> [What you should do]
Extract every line of text from the entries below and reproduce each one verbatim, omitting the pictures.

[Stored entries]
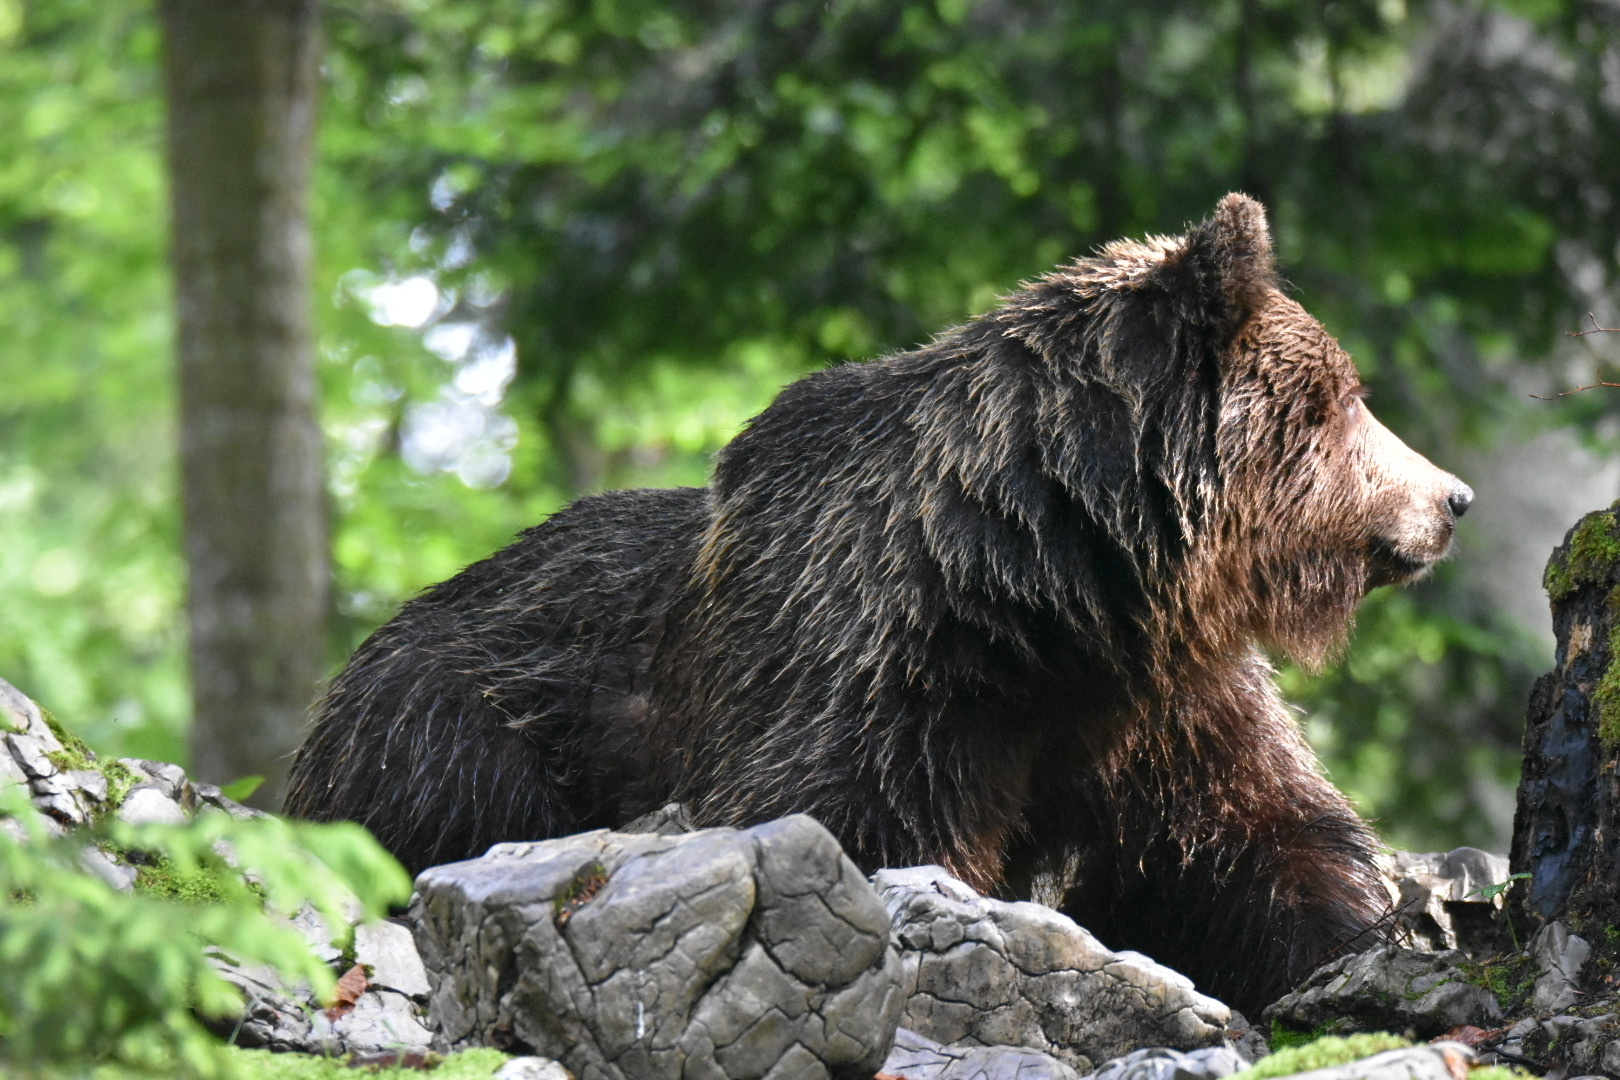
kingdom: Animalia
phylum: Chordata
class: Mammalia
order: Carnivora
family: Ursidae
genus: Ursus
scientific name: Ursus arctos
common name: Brown bear
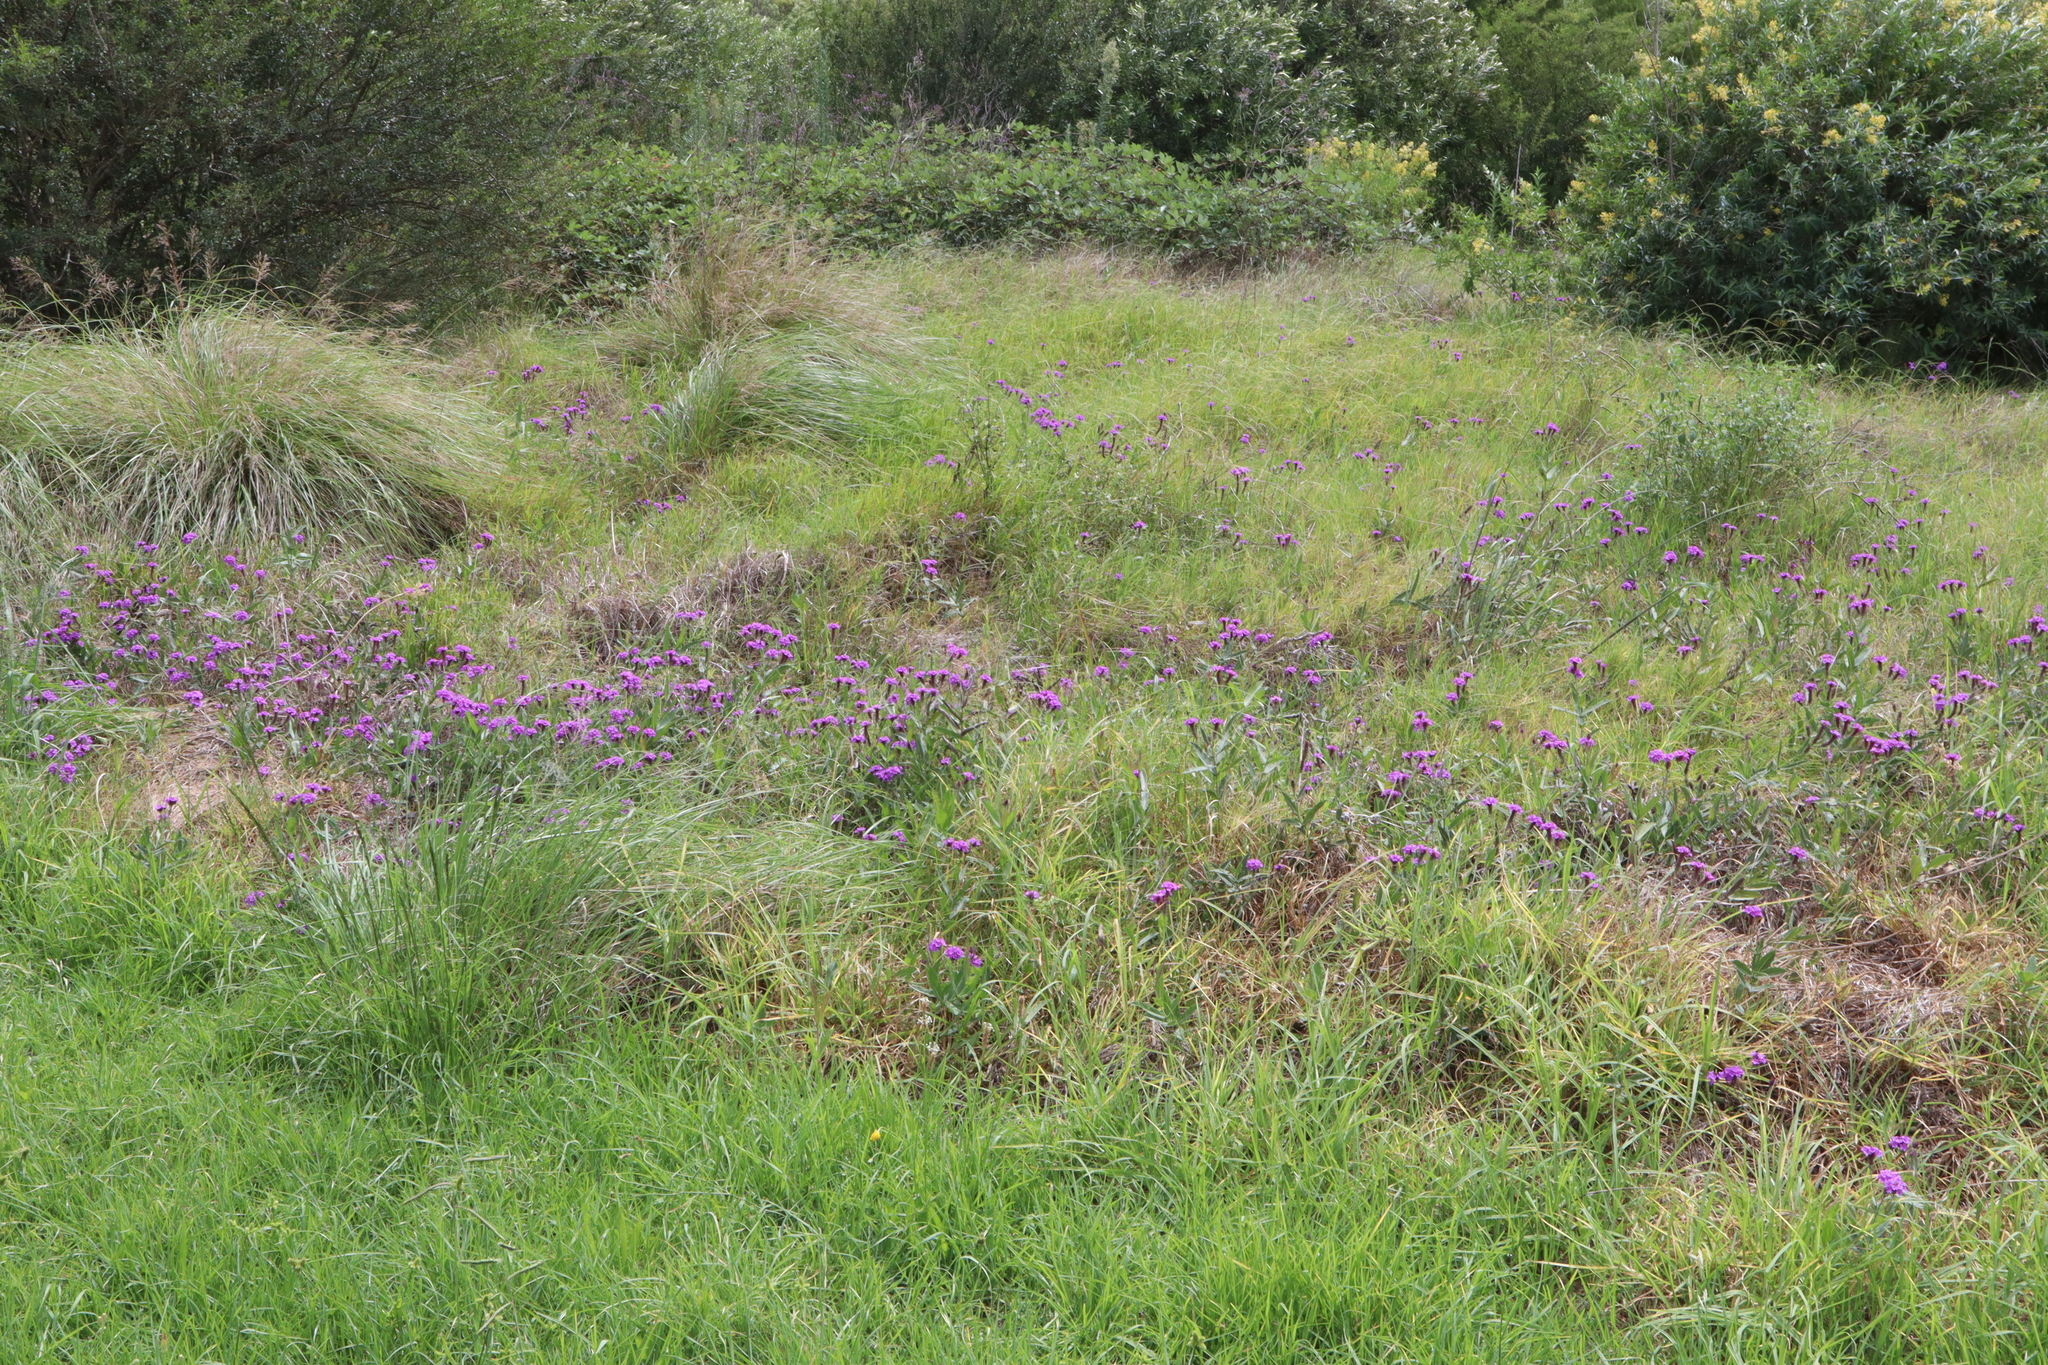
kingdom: Plantae
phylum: Tracheophyta
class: Magnoliopsida
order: Lamiales
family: Verbenaceae
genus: Verbena
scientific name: Verbena rigida
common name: Slender vervain
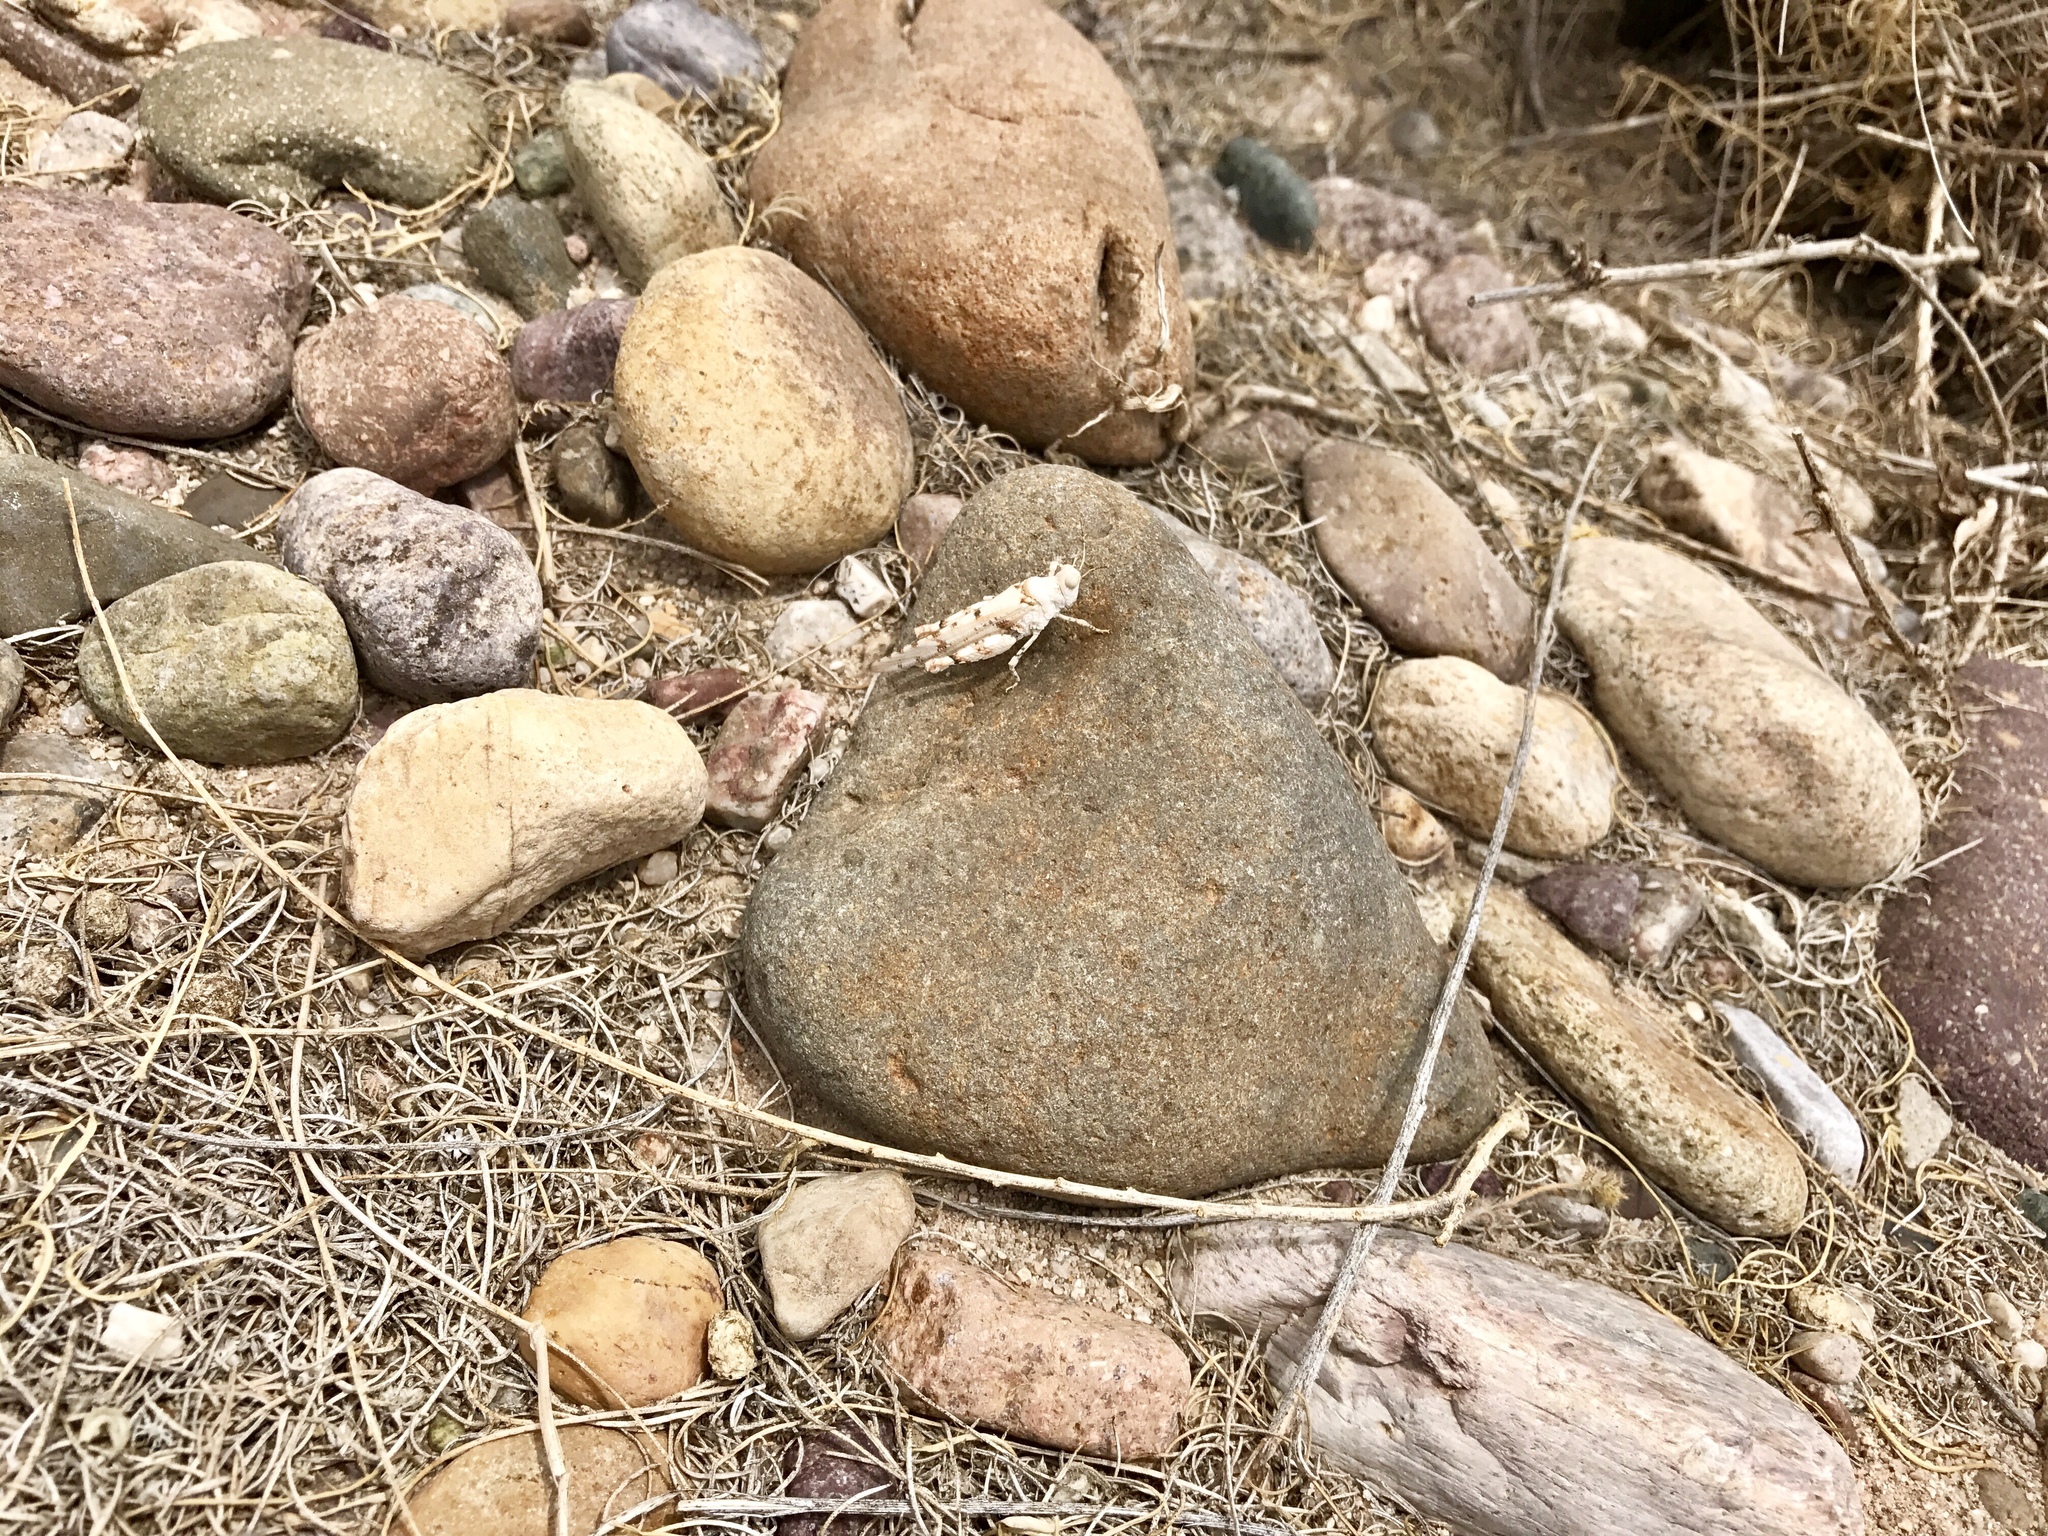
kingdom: Animalia
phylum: Arthropoda
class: Insecta
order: Orthoptera
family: Acrididae
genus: Cibolacris
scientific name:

> [Answer below]
kingdom: Animalia
phylum: Chordata
class: Mammalia
order: Carnivora
family: Ursidae
genus: Ursus
scientific name: Ursus arctos
common name: Brown bear
kingdom: Plantae
phylum: Tracheophyta
class: Magnoliopsida
order: Lamiales
family: Verbenaceae
genus: Verbena
scientific name: Verbena rigida
common name: Slender vervain
kingdom: Animalia
phylum: Arthropoda
class: Insecta
order: Orthoptera
family: Acrididae
genus: Cibolacris
scientific name:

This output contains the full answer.